Michigan's large CAFOs supply roughly 16% of the large factory farm manure in the entire WLEB, which includes parts of northwestern Ohio, southern Michigan, and northeastern Indiana. Despite the rains, and therefore crops not planted this year, and a sharp decrease in commercial phosphorus fertilizer used here over the past few years (it's expensive), livestock waste/manure application rolls on, just as it always does. No change - animals poop, it has to go somewhere. Since last spring, and all summer long, we've documented multiple applications on fields where there is no crop, just weeds, sometimes bare ground, often multiple applications on the same field. That's not "just enough", that's dumping it to get rid of it. No decrease in manure application at all here. And our tests show no decrease in the orthophosphate or bacteria in our tributary surface waters that empty into Lake Erie this year.

Current "fixes" rely on voluntary actions and programs containing practices that don't work for the conditions here, with zero accountability in terms of actually showing measurable improvement through edge-of-field, edge-of-tile pipe water testing, for the millions and millions of dollars of tax money spent.

No, Michigan isn't doing any better. It's just as bad as it ever was.

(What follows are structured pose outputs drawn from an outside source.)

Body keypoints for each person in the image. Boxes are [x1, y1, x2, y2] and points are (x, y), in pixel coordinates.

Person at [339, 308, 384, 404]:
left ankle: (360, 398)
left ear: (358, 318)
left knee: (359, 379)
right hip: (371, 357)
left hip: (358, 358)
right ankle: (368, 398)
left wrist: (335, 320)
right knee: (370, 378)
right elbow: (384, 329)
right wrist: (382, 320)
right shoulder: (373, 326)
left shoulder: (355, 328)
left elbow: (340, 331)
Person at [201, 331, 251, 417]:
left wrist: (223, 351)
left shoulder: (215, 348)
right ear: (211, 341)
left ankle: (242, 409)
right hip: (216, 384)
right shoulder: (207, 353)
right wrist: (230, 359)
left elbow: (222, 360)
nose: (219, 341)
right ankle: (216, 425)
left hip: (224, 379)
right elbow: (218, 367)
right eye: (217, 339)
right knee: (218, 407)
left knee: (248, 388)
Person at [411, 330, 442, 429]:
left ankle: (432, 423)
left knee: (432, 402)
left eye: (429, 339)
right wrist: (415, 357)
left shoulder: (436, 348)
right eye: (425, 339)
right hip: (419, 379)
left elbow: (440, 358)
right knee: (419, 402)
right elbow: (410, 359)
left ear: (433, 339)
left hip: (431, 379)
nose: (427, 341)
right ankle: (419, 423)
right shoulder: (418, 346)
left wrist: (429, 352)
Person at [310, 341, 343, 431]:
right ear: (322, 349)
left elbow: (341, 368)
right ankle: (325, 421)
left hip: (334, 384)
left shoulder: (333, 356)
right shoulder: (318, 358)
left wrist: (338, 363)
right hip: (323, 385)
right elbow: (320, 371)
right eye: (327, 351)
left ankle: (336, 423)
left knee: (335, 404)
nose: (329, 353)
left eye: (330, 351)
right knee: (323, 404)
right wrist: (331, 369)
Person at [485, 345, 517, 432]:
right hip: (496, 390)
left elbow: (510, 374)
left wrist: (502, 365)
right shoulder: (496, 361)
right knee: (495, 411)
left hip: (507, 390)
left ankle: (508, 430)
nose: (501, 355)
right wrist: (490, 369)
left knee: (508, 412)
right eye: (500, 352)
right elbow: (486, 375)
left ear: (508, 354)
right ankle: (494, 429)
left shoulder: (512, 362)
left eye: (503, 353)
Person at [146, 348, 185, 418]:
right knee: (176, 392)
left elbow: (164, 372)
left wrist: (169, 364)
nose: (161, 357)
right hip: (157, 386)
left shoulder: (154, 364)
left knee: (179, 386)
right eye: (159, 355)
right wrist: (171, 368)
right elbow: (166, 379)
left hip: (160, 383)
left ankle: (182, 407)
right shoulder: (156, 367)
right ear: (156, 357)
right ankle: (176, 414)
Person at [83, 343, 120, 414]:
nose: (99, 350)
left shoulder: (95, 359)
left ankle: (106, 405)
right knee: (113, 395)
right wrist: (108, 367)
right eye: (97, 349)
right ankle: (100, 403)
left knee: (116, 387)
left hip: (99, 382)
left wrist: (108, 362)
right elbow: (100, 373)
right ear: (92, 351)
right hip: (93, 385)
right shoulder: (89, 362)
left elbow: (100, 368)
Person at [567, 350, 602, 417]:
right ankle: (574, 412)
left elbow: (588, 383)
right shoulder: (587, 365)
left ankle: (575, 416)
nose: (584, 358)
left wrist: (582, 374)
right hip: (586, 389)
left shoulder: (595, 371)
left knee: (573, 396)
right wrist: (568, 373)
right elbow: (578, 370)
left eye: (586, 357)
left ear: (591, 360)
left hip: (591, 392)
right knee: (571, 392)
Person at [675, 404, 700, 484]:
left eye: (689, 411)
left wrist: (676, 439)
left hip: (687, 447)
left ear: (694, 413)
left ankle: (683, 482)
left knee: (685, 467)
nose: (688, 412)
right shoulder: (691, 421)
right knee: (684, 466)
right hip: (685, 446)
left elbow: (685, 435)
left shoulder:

Maybe Michigan should take the plank out of its own eye when it comes to the part it plays in causing harmful algae blooms and the Great Lakes' problems, instead of looking for the specks in Indiana and Ohio.

Ben W. Washburn
Mon, 09/09/2019 - 10:56pm

I am impressed by the points made by the previous two commentators. I grew-up on a farm, went to a vocational agriculture high school, and continued at a land grant college of agriculture. But, I would guess that 95% of Bridge readers have no useful frame of reference for understanding either this article or these two enlightening comments. As a touchstone, I would suggest that folks read a highly readable and informative recent book: The Death and Life of the Great Lakes, by Dan Egan. I don't know for sure, but would also suspect that our State agencies, whether under Republican or Democratic "leadership" are indeed claiming more credit for pollution mitigation than the actual facts would support. That tends to be the norm for all folks who want to be seen in the best light.